High volume rep accumulation similar to a fight gone bad style workout. The goal is to accumulate as much work as you can each minute given. Scale loads to something that is “light” so the intended stimulus can be met.
50 jumping jack
50 seal jack
_________
10 ground to overhead (touch toes stand tall reach overhead)
10 step back lunge
5 scap pull up
10 kipping swing
2 rounds
___________
10 KB sumo deadlift high pull
10 V up
5/4 cal row
5 single arm press each arm
3 rounds
RXConditioning:
Turkey Burner
1:00 SDHP (75/55lb.)
1:00 V Up complex (1 Right arm + left leg, 1 Left arm + Right leg, 1 both)
1:00 Row
1:00 Strict Press (75/55lb.)
1:00 REST
5 rounds for max reps
Intermediate:
1:00 SDHP (55/40lb.)
1:00 V Up complex (1 Right arm + left leg, 1 Left arm + Right leg, 1 both)
1:00 Row
1:00 Strict Press (55/40lb.)
1:00 REST
5 rounds for max reps
Baseline:
1:00 SDHP (15/10lb KB or DB)
1:00 V Up complex (1 Right arm + left leg, 1 Left arm + Right leg, 1 both)
1:00 Row
1:00 Strict Press (15/10lb.
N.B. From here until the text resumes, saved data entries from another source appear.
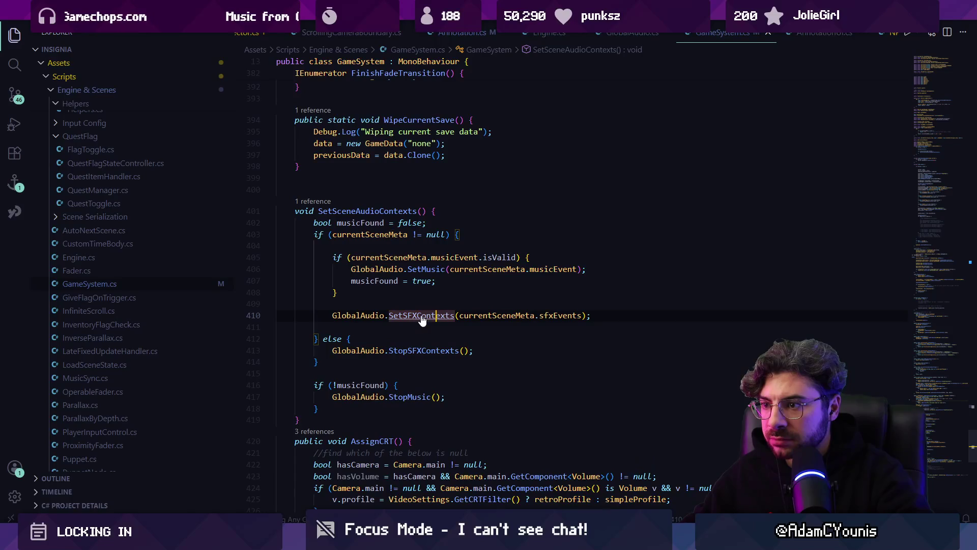
mouse_move(421, 318)
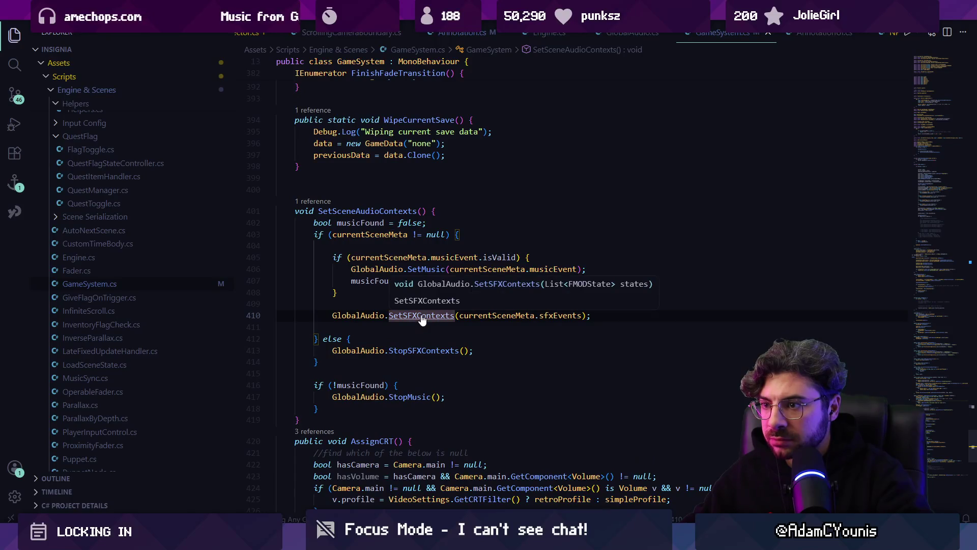
click(393, 316)
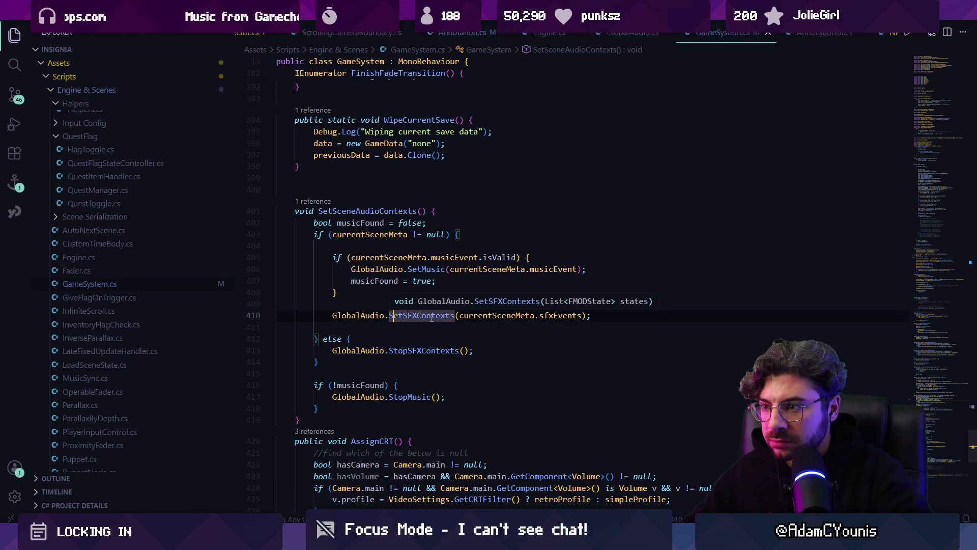
ctrl+click(430, 316)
KB or DB)
1:00 REST
5 rounds for max reps
1:00 couch stretch each leg
1:00 pigeon each leg
:30 pec stretch each arm
2:00 Bike or Bike
2:00 10 Plank shoulder tap + 10 Banded pass through + 10 mountain climbers
2:00 Row or Bike
2:00 10 weighted side bends each side + 10 Alternating loaded or unloaded curtsy lunge
2:00 Bike or Row
2:00 10 GHD Hip extension or banded good morning + 10 DB cuban press
2-3 rounds (24-36 minutes)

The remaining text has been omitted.